I can’t tell you how frustrating it is as a screenwriting instructor to watch some of my students resist learning the ins and outs of proper screenplay format. It’s hard and boring and they just can’t be bothered. Like the style issues, they don’t want to think it matters.
I’m not going to go into it all here. But learn it. Read scripts and look at what they’re doing. There are also books out there — particularly Christopher Riley’s “The Hollywood Standard” — that will help. Also, get the software. Final Draft and Movie Magic: Screenwriter are the most common, but there’s also Adobe Story and, if you don’t want to spend the money, freeware programs like Celtx.
Whatever. Get something. It’ll make your life 100% easier. Knowing proper format is important for obvious production reasons. But, perhaps even more crucial, it shows that you know what you’re doing. If a reader sees a script that’s all in the wrong font with improper scene headings, center-justified dialogue and muddled transitions, they’re going to know that you’re an amateur. And you’ve just given them their reason to say no to you.
Dialogue Only a Mother Could Love
Dialogue is perhaps the hardest part of writing a screenplay, because it’s the most subjective. Bad dialogue is sort of like Supreme Court Justice Potter Stewart’s famous definition of obscenity: “I know it when I see it.” Unlike format, style, and story structure issues, there’s no single right or wrong way to write dialogue. You can take the Tarantino approach, the Nora Ephron approach, or the David Lynch approach. You can have long, epic speeches or you can do like WALL-E and have almost no dialogue at all. Doesn’t matter. Whatever’s appropriate for your story.

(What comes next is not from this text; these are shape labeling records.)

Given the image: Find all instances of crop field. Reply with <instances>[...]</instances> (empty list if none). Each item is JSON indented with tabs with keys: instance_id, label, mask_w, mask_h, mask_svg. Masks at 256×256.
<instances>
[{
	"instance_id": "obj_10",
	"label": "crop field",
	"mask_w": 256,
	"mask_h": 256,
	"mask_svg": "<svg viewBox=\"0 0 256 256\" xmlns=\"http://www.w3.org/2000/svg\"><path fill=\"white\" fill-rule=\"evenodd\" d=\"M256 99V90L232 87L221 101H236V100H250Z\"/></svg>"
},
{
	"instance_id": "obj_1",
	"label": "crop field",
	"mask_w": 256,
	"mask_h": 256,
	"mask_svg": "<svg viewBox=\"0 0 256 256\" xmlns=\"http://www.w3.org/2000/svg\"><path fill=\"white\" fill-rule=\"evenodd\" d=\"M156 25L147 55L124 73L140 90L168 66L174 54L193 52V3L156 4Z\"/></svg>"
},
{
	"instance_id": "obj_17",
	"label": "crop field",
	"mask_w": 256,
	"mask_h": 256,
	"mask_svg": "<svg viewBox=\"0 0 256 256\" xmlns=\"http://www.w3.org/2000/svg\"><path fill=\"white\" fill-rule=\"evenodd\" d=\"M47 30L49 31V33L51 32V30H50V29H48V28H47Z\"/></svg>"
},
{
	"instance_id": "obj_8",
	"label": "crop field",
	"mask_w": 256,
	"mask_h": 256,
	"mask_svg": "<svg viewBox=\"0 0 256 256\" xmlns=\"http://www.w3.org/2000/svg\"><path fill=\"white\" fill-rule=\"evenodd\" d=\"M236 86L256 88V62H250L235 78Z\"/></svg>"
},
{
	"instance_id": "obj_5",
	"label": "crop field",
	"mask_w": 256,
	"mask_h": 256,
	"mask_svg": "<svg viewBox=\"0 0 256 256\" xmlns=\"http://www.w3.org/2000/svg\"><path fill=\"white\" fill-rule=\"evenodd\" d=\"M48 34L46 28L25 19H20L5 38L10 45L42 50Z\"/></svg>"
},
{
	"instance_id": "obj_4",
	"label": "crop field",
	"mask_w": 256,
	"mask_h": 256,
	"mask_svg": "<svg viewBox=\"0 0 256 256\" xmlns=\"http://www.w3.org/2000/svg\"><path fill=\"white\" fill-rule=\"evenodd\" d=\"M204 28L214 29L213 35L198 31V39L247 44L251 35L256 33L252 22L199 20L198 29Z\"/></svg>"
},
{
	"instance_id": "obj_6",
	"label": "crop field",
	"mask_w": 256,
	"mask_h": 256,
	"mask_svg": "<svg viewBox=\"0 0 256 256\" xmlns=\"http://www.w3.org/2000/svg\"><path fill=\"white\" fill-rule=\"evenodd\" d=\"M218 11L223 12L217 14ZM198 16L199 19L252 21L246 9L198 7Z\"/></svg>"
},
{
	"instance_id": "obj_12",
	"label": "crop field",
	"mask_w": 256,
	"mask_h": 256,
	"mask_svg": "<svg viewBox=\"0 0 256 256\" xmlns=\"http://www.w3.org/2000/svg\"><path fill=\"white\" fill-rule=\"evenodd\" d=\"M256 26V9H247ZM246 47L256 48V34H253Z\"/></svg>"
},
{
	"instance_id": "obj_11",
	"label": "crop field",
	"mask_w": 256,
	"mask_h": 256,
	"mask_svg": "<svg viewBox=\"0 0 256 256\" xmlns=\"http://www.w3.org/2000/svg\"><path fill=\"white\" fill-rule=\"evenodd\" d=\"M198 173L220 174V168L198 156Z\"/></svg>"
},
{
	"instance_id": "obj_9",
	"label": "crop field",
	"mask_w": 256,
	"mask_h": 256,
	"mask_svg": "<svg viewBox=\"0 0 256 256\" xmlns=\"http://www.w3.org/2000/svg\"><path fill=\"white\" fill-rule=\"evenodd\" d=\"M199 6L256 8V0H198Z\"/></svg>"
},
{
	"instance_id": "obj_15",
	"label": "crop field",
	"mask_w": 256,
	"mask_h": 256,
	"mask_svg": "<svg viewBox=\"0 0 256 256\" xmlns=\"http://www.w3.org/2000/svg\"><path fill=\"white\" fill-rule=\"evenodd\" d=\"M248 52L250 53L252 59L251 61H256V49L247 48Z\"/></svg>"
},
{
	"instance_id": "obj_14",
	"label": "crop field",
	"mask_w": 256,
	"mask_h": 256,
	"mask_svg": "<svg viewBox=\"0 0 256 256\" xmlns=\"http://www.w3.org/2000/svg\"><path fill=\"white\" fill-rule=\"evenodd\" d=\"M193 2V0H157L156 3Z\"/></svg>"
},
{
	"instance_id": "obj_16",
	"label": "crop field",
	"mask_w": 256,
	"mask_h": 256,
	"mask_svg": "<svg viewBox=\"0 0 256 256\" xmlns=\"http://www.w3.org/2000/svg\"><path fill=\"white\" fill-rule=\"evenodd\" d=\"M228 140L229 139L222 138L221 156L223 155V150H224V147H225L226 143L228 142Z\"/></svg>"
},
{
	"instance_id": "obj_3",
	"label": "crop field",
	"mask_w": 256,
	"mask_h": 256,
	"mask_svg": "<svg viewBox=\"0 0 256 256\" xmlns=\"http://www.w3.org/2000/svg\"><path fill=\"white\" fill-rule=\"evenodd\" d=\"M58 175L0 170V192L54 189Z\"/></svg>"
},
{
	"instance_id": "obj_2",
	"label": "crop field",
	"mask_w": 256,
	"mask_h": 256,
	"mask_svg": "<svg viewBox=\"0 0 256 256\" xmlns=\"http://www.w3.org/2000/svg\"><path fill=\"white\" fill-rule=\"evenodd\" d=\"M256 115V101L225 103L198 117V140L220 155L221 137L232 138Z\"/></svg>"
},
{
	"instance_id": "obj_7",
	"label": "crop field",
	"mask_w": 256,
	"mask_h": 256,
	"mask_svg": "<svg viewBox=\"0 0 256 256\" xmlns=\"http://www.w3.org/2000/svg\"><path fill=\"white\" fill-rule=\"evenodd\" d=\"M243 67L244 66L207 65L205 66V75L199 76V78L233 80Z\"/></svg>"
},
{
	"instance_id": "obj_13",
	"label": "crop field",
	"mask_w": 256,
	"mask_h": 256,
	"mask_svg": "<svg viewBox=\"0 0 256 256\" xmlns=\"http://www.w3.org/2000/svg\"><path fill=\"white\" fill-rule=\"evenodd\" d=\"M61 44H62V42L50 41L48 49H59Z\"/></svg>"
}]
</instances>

But when it doesn’t work, it sucks.
Most of us who can write dialogue are like musicians who can play by ear. It’s just something you’ve got a knack for. But if you don’t have that natural ear, here are a few things you can think about to get better:
Learn to listen. Watch movies and really listen to how the characters talk to each other. Even more important, listen to people. Learn to eavesdrop. Notice the rhythms, poetry, and nuance of everyday human speech. Learn to listen to your characters. Get a sense of their unique voices. And make sure they’re talking to each other, not the audience. Avoid exposition. Don’t use your characters as mouthpieces to explain things. What’s not said is often more important than what is said.
Read your dialogue aloud. If it sounds weird to your ear, it probably is.
I don’t have any magic answer on how to guarantee that your script will sell (and if I did, I probably wouldn’t tell you). But I can tell you that if you master the five things listed above, you’re at least moving in the right direction. That’s the best any of us can hope for.
“The passive voice is your enemy (this sentence notwithstanding).”
The sentence above does not contain the passive voice. “Passive voice” has a very specific, well defined meaning. If it is not of the form “is [verb]ed” or “get [verb]ed” (or of course “was [verb]ed”, “will be [verb]ed”, etc.), it is not the passive voice.
Yeah, I was bending the truth in favor of the joke. But point taken.
I found this advice useful, especially when writing my first screenplays…
This is also good advice for us novelists. Hey! If I think of the book in parts 1rst, 2nd, and final act maybe that’ll help get the dang ending finished.